• **TASK**
The answer must consist of every line in the records below that contains the string "TRIANGLE".

• **Saved entries**
•••

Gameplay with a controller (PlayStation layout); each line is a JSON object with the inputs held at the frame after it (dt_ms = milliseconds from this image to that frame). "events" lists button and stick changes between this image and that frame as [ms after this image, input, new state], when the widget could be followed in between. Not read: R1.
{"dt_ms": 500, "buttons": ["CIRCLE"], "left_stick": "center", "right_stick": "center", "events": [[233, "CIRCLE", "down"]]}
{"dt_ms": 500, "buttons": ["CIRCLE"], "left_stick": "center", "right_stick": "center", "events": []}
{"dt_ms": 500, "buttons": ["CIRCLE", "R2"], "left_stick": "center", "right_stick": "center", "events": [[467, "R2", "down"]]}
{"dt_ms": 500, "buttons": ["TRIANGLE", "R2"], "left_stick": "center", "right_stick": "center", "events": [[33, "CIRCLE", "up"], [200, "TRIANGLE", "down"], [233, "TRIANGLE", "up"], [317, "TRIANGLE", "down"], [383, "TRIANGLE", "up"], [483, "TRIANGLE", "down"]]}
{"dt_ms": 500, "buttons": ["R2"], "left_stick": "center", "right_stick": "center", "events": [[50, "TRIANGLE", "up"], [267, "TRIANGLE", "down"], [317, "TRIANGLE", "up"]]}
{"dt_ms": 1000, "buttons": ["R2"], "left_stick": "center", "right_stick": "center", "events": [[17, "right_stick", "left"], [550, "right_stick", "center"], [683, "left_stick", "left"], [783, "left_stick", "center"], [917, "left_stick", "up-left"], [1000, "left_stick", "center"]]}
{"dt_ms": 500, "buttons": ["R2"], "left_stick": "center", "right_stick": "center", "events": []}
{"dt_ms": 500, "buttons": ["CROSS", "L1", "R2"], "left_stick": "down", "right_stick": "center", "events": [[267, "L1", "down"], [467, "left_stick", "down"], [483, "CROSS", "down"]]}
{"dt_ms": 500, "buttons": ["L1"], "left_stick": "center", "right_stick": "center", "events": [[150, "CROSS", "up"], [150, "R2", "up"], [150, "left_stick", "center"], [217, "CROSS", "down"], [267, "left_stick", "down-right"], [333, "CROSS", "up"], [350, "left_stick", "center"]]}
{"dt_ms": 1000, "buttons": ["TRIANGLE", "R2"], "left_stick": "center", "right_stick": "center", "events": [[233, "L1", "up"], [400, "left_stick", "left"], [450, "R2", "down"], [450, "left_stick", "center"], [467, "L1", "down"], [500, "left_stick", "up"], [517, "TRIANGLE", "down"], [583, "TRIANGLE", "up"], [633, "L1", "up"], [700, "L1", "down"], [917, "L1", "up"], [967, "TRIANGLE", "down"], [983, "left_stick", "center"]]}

•••

• **YOUR RESPONSE**
{"dt_ms": 500, "buttons": ["TRIANGLE", "R2"], "left_stick": "center", "right_stick": "center", "events": [[33, "CIRCLE", "up"], [200, "TRIANGLE", "down"], [233, "TRIANGLE", "up"], [317, "TRIANGLE", "down"], [383, "TRIANGLE", "up"], [483, "TRIANGLE", "down"]]}
{"dt_ms": 500, "buttons": ["R2"], "left_stick": "center", "right_stick": "center", "events": [[50, "TRIANGLE", "up"], [267, "TRIANGLE", "down"], [317, "TRIANGLE", "up"]]}
{"dt_ms": 1000, "buttons": ["TRIANGLE", "R2"], "left_stick": "center", "right_stick": "center", "events": [[233, "L1", "up"], [400, "left_stick", "left"], [450, "R2", "down"], [450, "left_stick", "center"], [467, "L1", "down"], [500, "left_stick", "up"], [517, "TRIANGLE", "down"], [583, "TRIANGLE", "up"], [633, "L1", "up"], [700, "L1", "down"], [917, "L1", "up"], [967, "TRIANGLE", "down"], [983, "left_stick", "center"]]}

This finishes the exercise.